▶ _Description of the task_: Output the data below exactly, images excluded.

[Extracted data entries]
──────────

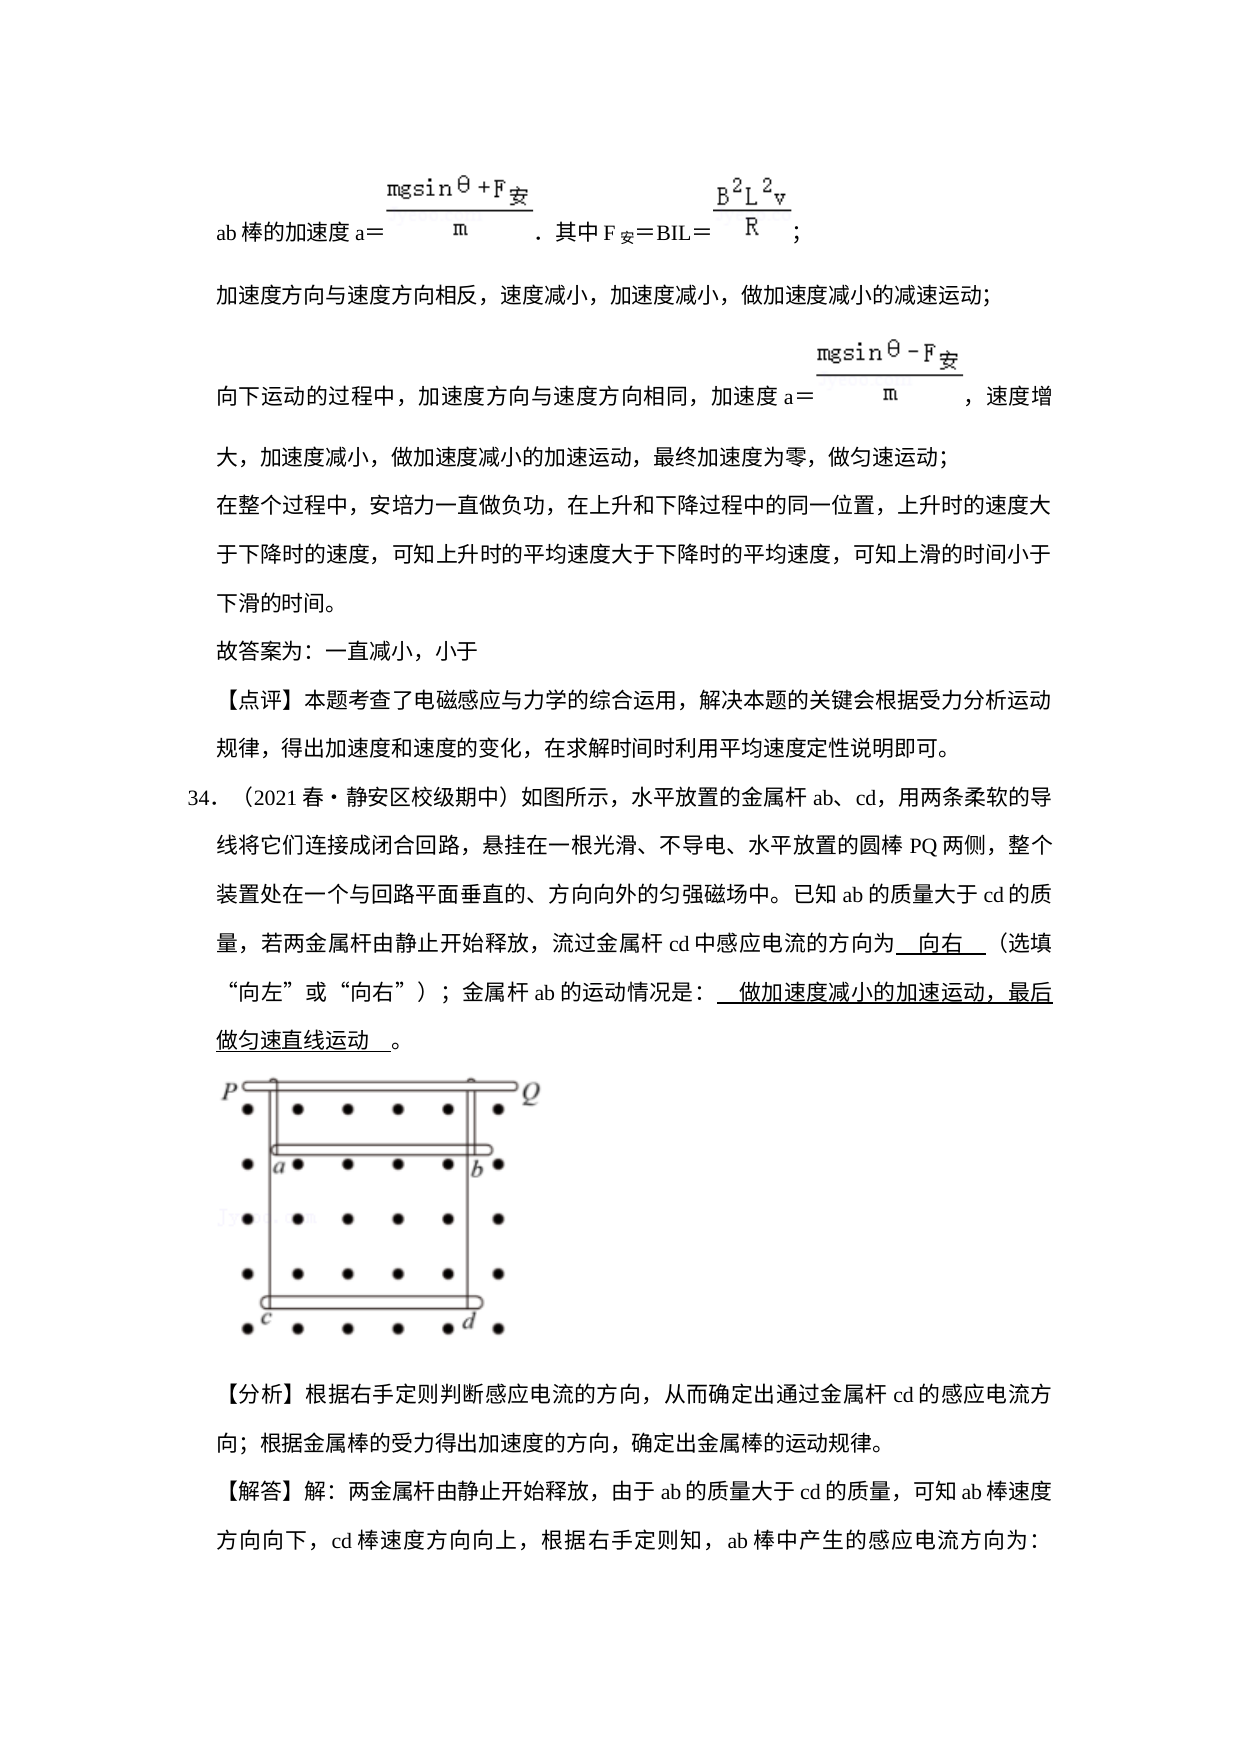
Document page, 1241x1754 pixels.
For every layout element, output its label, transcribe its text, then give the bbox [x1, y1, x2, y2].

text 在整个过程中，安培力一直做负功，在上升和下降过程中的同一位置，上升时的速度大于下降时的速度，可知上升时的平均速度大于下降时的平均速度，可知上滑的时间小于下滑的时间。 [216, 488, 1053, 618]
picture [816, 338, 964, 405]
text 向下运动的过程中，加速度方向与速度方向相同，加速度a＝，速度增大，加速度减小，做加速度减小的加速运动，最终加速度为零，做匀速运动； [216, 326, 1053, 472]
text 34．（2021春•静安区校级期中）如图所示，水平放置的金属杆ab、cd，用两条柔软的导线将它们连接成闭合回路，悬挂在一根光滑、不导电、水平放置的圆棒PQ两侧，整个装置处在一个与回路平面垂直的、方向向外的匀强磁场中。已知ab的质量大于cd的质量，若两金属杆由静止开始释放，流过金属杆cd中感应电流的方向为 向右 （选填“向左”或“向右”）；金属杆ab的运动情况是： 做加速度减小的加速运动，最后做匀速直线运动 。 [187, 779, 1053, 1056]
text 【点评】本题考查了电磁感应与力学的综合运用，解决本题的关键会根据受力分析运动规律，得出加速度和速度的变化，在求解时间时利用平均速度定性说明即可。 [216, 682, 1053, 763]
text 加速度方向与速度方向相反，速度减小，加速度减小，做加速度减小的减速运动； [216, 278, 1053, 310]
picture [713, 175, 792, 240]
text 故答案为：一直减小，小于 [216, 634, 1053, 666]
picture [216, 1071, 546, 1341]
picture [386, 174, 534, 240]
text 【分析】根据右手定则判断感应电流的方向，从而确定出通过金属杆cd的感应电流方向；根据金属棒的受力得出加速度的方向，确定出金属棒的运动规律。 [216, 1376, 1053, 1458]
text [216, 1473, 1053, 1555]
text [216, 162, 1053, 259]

──────────

▶ _Task output_:
Document page, 1241x1754 pixels.
For every layout element, output its label, transcribe its text, then give the bbox [x1, y1, x2, y2].

text 在整个过程中，安培力一直做负功，在上升和下降过程中的同一位置，上升时的速度大于下降时的速度，可知上升时的平均速度大于下降时的平均速度，可知上滑的时间小于下滑的时间。 [216, 488, 1053, 618]
picture [816, 338, 964, 405]
text 向下运动的过程中，加速度方向与速度方向相同，加速度a＝，速度增大，加速度减小，做加速度减小的加速运动，最终加速度为零，做匀速运动； [216, 326, 1053, 472]
text 34．（2021春•静安区校级期中）如图所示，水平放置的金属杆ab、cd，用两条柔软的导线将它们连接成闭合回路，悬挂在一根光滑、不导电、水平放置的圆棒PQ两侧，整个装置处在一个与回路平面垂直的、方向向外的匀强磁场中。已知ab的质量大于cd的质量，若两金属杆由静止开始释放，流过金属杆cd中感应电流的方向为 向右 （选填“向左”或“向右”）；金属杆ab的运动情况是： 做加速度减小的加速运动，最后做匀速直线运动 。 [187, 779, 1053, 1056]
text 【点评】本题考查了电磁感应与力学的综合运用，解决本题的关键会根据受力分析运动规律，得出加速度和速度的变化，在求解时间时利用平均速度定性说明即可。 [216, 682, 1053, 763]
text 加速度方向与速度方向相反，速度减小，加速度减小，做加速度减小的减速运动； [216, 278, 1053, 310]
picture [713, 175, 792, 240]
text 故答案为：一直减小，小于 [216, 634, 1053, 666]
picture [216, 1071, 546, 1341]
picture [386, 174, 534, 240]
text 【分析】根据右手定则判断感应电流的方向，从而确定出通过金属杆cd的感应电流方向；根据金属棒的受力得出加速度的方向，确定出金属棒的运动规律。 [216, 1376, 1053, 1458]
text [216, 1473, 1053, 1555]
text [216, 162, 1053, 259]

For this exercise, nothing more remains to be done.